=== Collected data ===

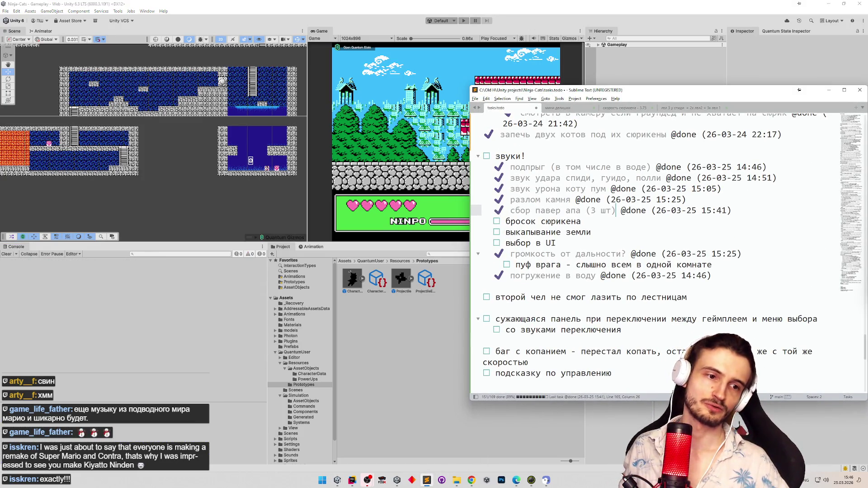
click(542, 309)
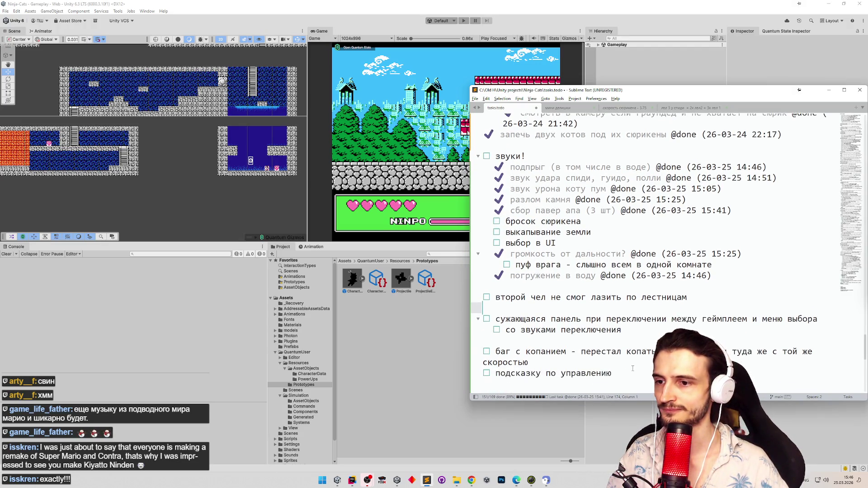
click(556, 384)
key(ctrl+Return)
key(shift+Tab)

=== Task brief ===
Print out the material word for word, omitting the pictures.

=== Task answer ===
click(542, 309)
click(556, 384)
key(ctrl+Return)
key(shift+Tab)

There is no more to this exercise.